I just set up a 75 with an Aqua Clear 110 that I am currently cycling and I like it so far. I used to have an old magnum 350 years ago but I only had it for a few months. It seemed alright at the time though. 
Also would one type be better then the other if I decide to get some low light live plants? I would like to stay under $200.00. I can get the two Aqua Clears for $160.00 locally.


----------



## aquaman (Feb 16, 2009)

Hard to say. Canisters are nice cause you have room for media... But two Acua clears will move a higher GPR.


----------



## obscbyclouds (Apr 6, 2009)

Typically canister filters would be better for live plants. HOB's churn the water surface a lot and cause the outgassing of CO2. As a side note, I like canisters better because they are easier to customize with different media and are usually quieter.


----------



## IMIGHT (Jun 30, 2009)

Hands down a canister filter is the best IMO. The problem is which canister to buy.
1) price( a canister is gonna cost alot more but the performance/customization of a canister is worth the extra money.
2)performance/gph ( there are many different sizes/models of canister filters, pick one that is rated for more than your tank size)
3)model ( many different makers of canister filters, Eheim,Fluval, Hagen, Rena, Marineland just to name a few. Look at models from companies your familiar with or there are many different threads here about choosing the best canister filter for your individual needs/tank requirements. Hope this helps good luck with your fishes.


----------



## ladyonyx (Apr 20, 2009)

Canister for sure.
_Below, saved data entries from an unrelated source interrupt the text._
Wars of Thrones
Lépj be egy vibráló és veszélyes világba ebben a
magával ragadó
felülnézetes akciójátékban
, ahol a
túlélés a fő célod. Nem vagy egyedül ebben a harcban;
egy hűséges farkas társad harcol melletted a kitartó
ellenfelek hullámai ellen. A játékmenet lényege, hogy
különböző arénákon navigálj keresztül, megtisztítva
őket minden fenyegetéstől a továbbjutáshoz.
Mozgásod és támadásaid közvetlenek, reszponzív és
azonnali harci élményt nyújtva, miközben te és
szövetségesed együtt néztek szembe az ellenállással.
Better for live plants because it leaves more CO2 in the water for plants to use like obscbyclouds said. 
I'm a fan of Eheim and Fluval. I've had an Eheim canister filter on a 60g FOWLR tank for over 15 years and never had a problem. Superior engineering IMO


----------



## aspects (Feb 22, 2009)

considering you are planning to go with low light plants, you do not need to worry about co2.
also, you will likely get more media volume, and a higher flow rating (making for better mech & bio filtration) if you go with 2 ac110 over a canister. and since you already have one, you are looking at spending less for a second aquaclear110 rather than a canister.
the *only* "downside" is that the 2 HOB will be more bulky than running a single canister. but if you have space behind your tank, and dont mind the 2 intake pipes in the tank, i would just get a second ac110.


----------



## ltownsalty (Oct 3, 2009)

Cannister, mainly because they're out of the way of sight, and they work really well. Not to mention they make a fraction of the noise a HOB does


----------